Task description —
Transcribe the whole listing exactly, but do not carry over its pictures.

Recorded information —
--

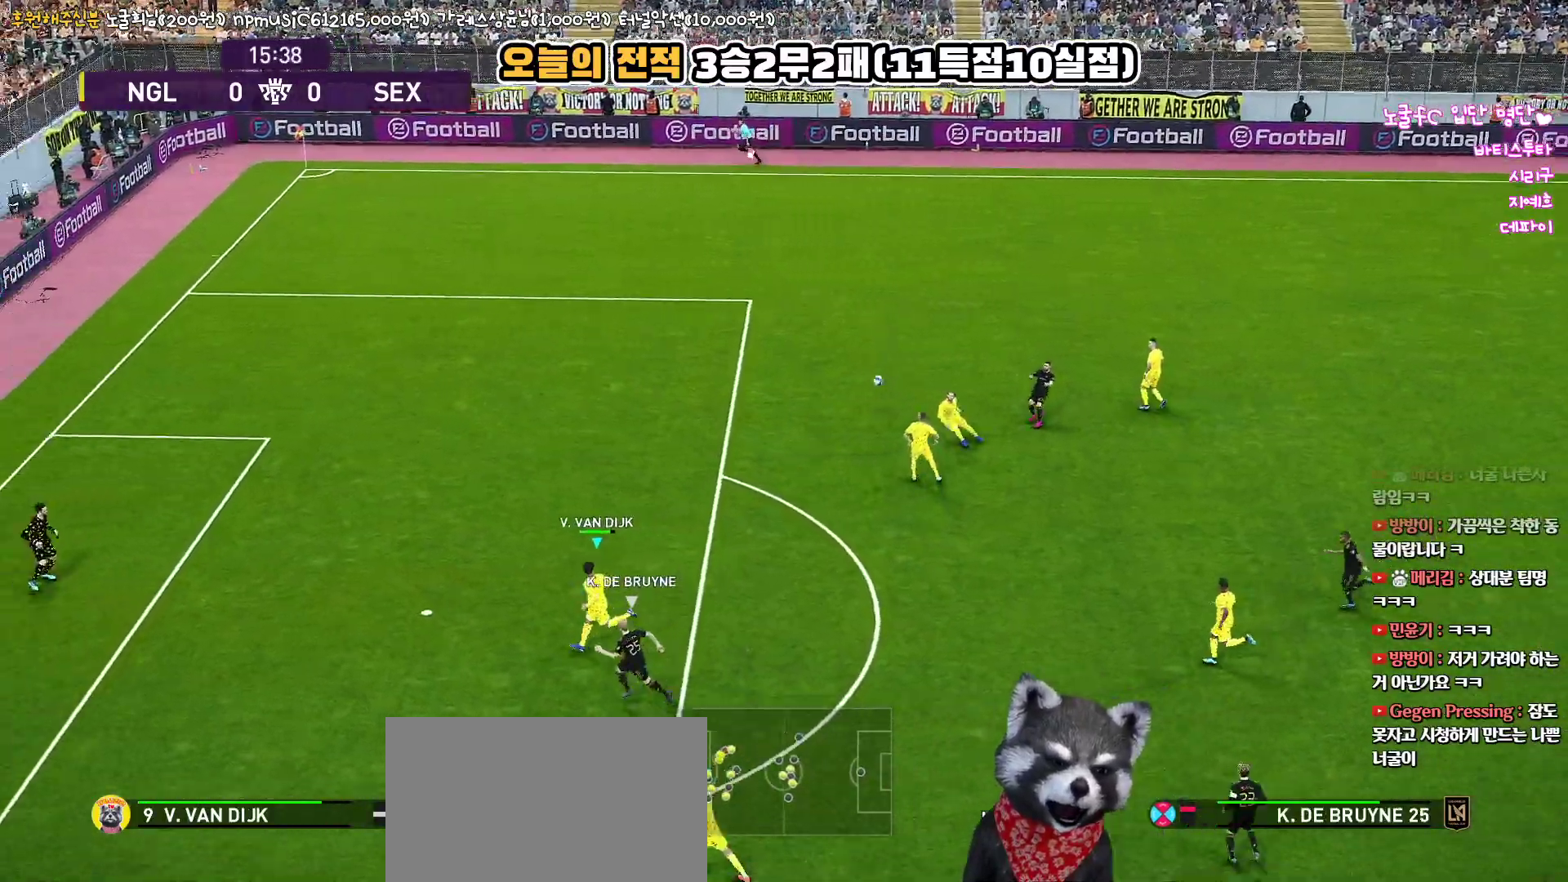
{"buttons": ["L3"], "left_stick": "left", "right_stick": "center", "events": [[217, "SQUARE", "up"], [300, "CROSS", "up"], [300, "L3", "down"], [350, "CROSS", "down"], [483, "CROSS", "up"]]}
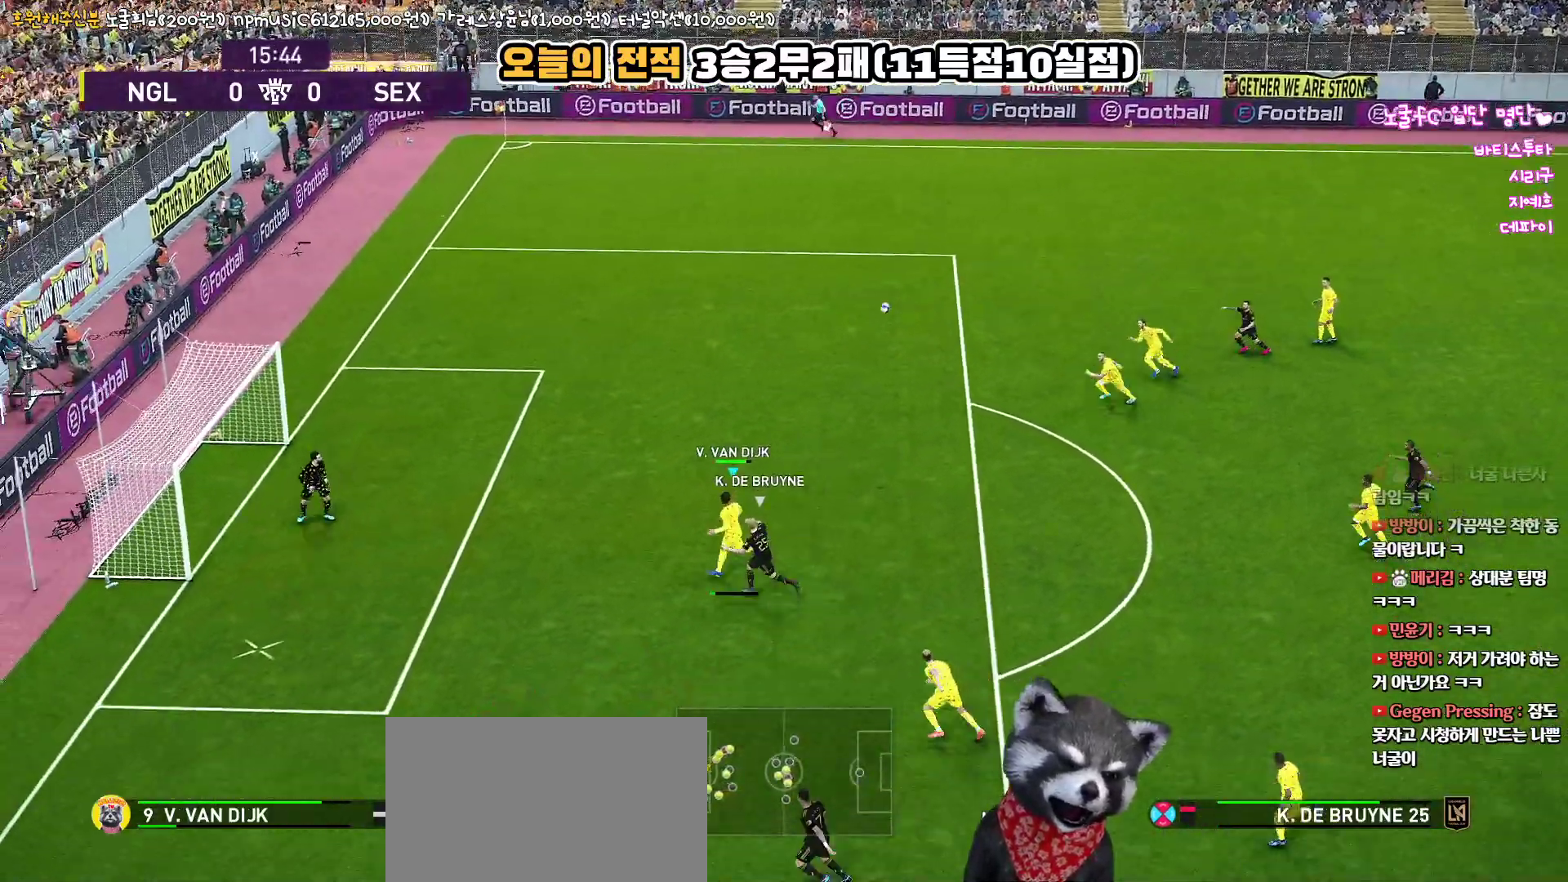
{"buttons": ["L3"], "left_stick": "left", "right_stick": "center", "events": [[33, "CROSS", "down"], [117, "CROSS", "up"], [167, "CROSS", "down"], [250, "CROSS", "up"]]}
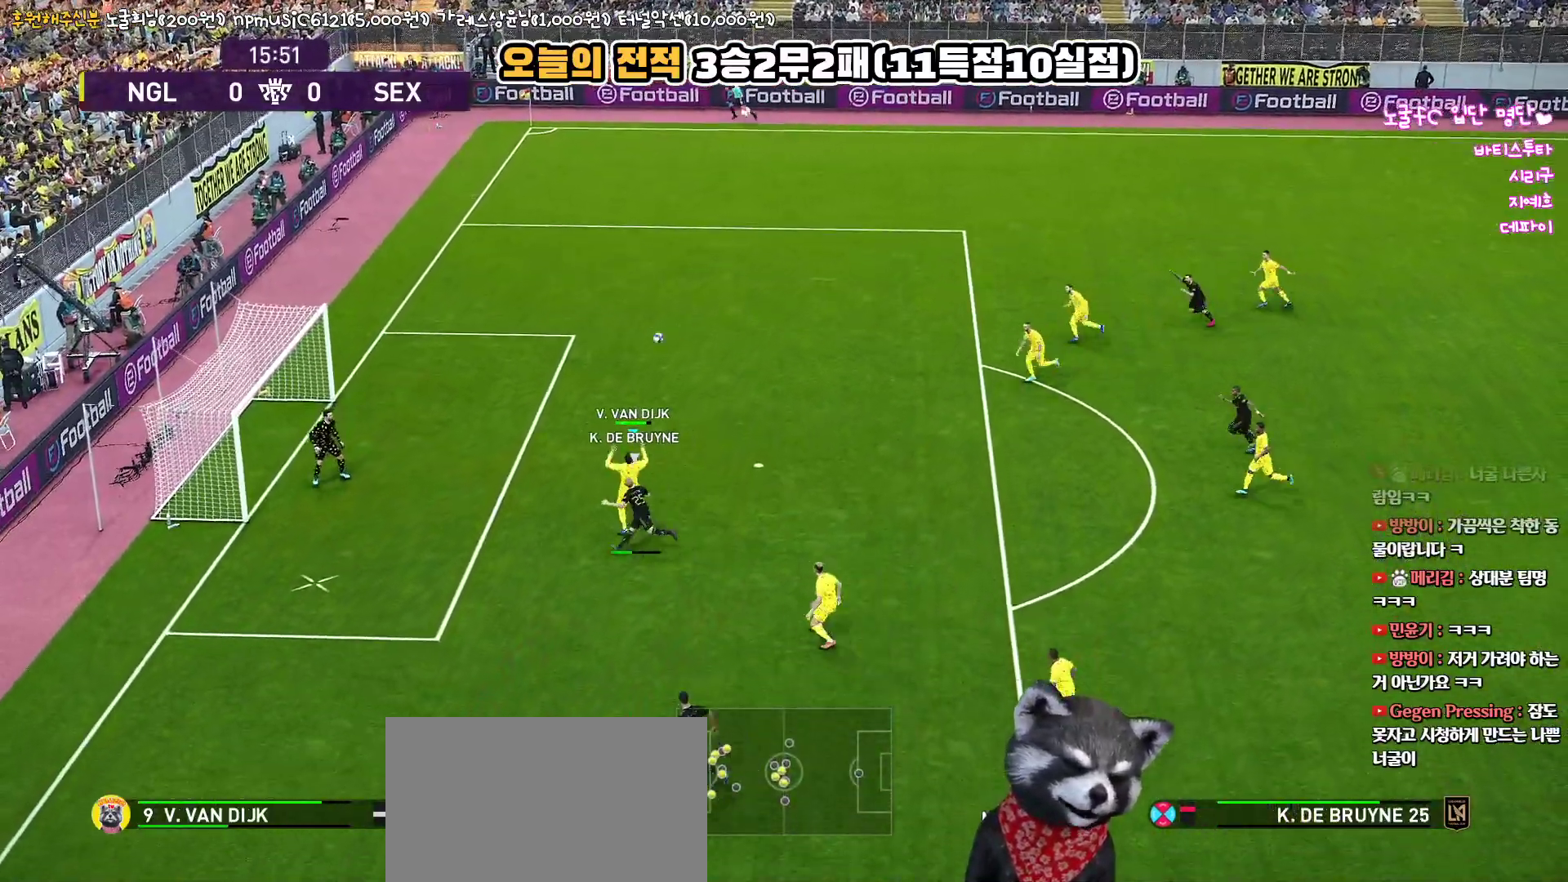
{"buttons": ["L3"], "left_stick": "left", "right_stick": "center", "events": []}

--

Result —
{"buttons": ["L3"], "left_stick": "left", "right_stick": "center", "events": [[217, "SQUARE", "up"], [300, "CROSS", "up"], [300, "L3", "down"], [350, "CROSS", "down"], [483, "CROSS", "up"]]}
{"buttons": ["L3"], "left_stick": "left", "right_stick": "center", "events": [[33, "CROSS", "down"], [117, "CROSS", "up"], [167, "CROSS", "down"], [250, "CROSS", "up"]]}
{"buttons": ["L3"], "left_stick": "left", "right_stick": "center", "events": []}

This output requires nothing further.